━━━━━ Given data

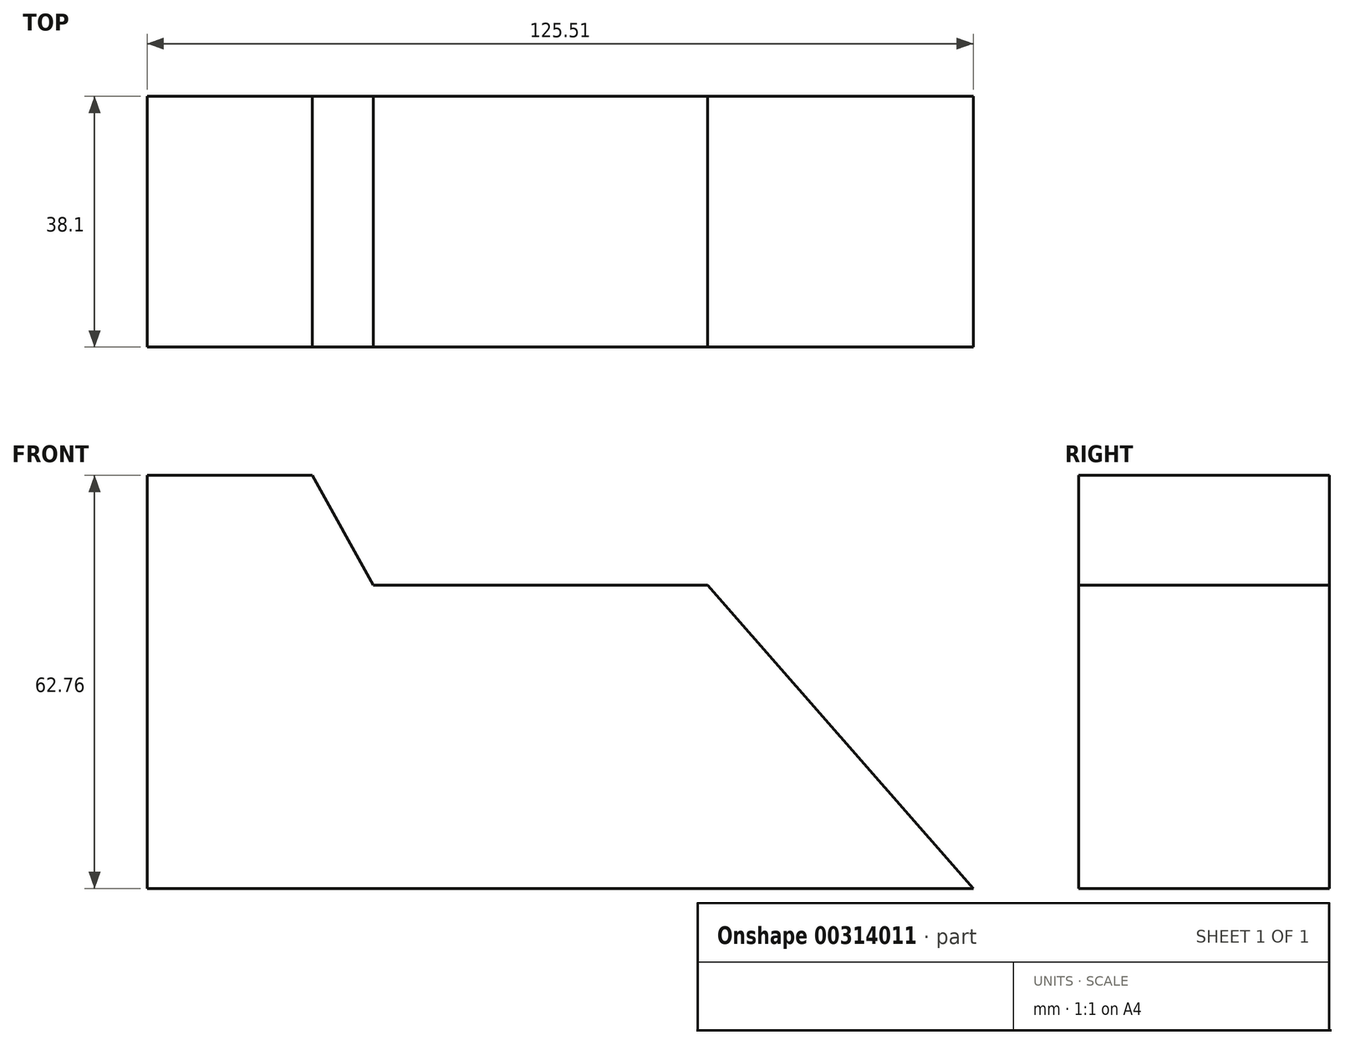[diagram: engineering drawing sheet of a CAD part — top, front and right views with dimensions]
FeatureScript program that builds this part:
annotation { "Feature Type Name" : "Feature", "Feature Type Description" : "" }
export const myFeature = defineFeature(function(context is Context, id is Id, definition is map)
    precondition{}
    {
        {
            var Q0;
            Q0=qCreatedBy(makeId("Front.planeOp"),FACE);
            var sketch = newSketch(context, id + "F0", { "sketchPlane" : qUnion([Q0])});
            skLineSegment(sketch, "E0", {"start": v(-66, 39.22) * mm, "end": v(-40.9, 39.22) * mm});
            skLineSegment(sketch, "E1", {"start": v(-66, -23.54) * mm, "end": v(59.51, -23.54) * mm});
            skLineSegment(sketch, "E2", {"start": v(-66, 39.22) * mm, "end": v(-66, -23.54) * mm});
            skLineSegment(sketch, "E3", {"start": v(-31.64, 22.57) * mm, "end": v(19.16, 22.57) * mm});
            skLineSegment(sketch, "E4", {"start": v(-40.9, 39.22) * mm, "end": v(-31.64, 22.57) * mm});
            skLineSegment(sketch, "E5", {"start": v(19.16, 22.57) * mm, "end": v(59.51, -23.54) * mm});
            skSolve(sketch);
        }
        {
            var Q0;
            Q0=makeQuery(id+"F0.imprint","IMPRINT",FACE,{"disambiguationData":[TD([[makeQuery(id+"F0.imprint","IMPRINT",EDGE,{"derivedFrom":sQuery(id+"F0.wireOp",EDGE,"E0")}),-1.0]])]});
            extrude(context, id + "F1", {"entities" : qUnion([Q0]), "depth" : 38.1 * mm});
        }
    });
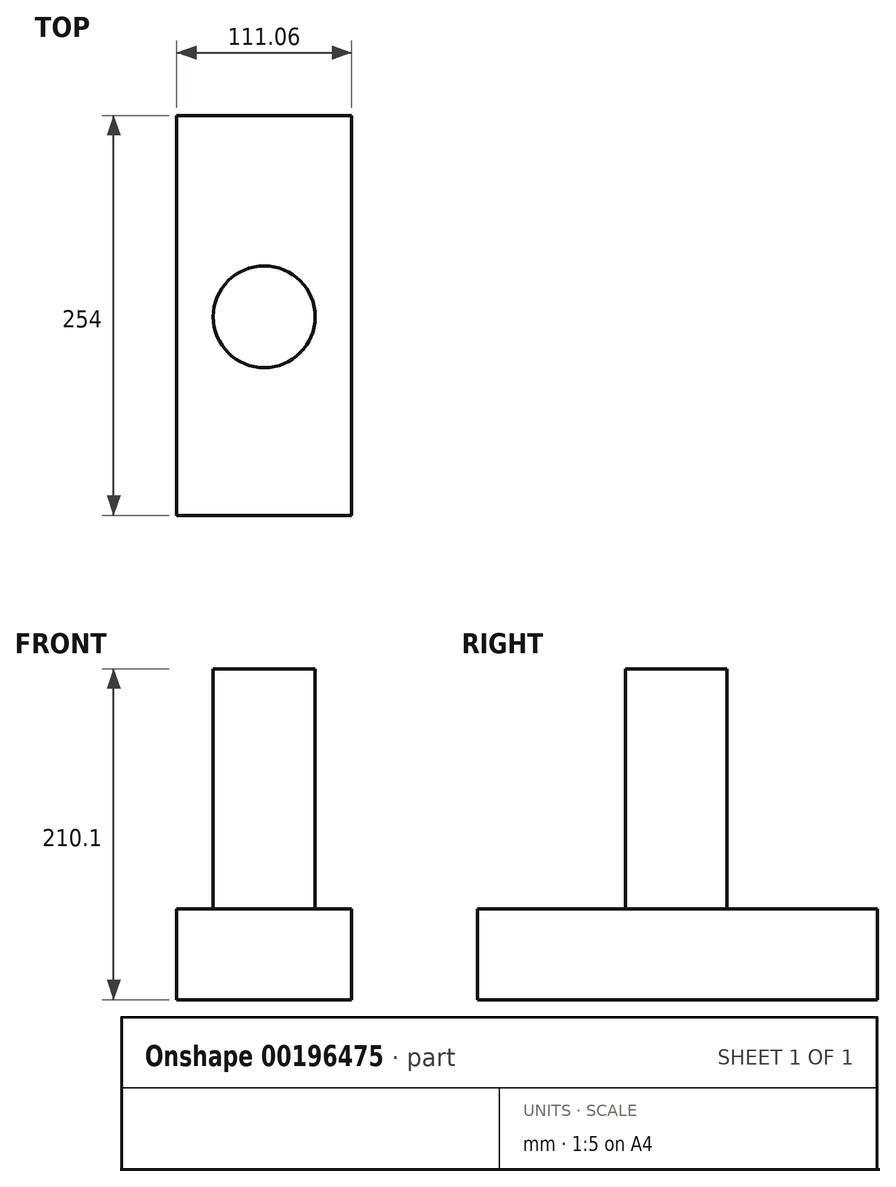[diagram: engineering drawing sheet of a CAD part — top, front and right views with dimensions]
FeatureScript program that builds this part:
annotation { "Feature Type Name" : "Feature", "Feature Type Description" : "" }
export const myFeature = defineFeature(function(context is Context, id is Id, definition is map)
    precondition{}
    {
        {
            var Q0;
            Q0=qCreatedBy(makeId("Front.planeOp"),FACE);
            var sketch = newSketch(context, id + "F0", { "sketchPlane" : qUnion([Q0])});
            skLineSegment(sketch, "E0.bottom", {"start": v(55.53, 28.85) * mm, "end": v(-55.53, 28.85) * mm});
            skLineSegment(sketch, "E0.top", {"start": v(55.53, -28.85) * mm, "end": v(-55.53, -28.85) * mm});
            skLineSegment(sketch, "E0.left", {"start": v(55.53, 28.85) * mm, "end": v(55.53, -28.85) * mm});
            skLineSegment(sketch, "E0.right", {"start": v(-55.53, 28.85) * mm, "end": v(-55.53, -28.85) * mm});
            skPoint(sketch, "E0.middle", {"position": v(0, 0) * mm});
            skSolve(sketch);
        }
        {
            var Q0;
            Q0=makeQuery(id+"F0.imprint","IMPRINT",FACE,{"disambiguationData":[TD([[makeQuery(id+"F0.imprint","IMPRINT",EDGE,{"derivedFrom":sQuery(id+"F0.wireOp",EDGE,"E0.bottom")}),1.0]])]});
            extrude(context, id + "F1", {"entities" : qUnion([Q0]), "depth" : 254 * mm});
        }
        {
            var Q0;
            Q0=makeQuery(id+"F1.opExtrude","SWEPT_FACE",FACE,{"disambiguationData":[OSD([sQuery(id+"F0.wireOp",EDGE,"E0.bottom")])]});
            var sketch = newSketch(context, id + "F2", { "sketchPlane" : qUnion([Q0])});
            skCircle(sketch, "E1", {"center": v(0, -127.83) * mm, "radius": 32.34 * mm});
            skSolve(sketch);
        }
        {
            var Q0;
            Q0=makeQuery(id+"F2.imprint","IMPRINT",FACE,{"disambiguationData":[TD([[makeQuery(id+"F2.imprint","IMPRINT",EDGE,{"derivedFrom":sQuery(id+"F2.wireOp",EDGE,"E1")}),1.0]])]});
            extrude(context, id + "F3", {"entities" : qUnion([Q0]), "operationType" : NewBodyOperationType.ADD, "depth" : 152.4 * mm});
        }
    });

━━━━━━━━━━

Task brief: Return every line of the rows above that contains the string "disambiguationData", matching case exactly.

Correct response:
            Q0=makeQuery(id+"F0.imprint","IMPRINT",FACE,{"disambiguationData":[TD([[makeQuery(id+"F0.imprint","IMPRINT",EDGE,{"derivedFrom":sQuery(id+"F0.wireOp",EDGE,"E0")}),-1.0]])]});
            Q0=makeQuery(id+"F0.imprint","IMPRINT",FACE,{"disambiguationData":[TD([[makeQuery(id+"F0.imprint","IMPRINT",EDGE,{"derivedFrom":sQuery(id+"F0.wireOp",EDGE,"E0.bottom")}),1.0]])]});
            Q0=makeQuery(id+"F1.opExtrude","SWEPT_FACE",FACE,{"disambiguationData":[OSD([sQuery(id+"F0.wireOp",EDGE,"E0.bottom")])]});
            Q0=makeQuery(id+"F2.imprint","IMPRINT",FACE,{"disambiguationData":[TD([[makeQuery(id+"F2.imprint","IMPRINT",EDGE,{"derivedFrom":sQuery(id+"F2.wireOp",EDGE,"E1")}),1.0]])]});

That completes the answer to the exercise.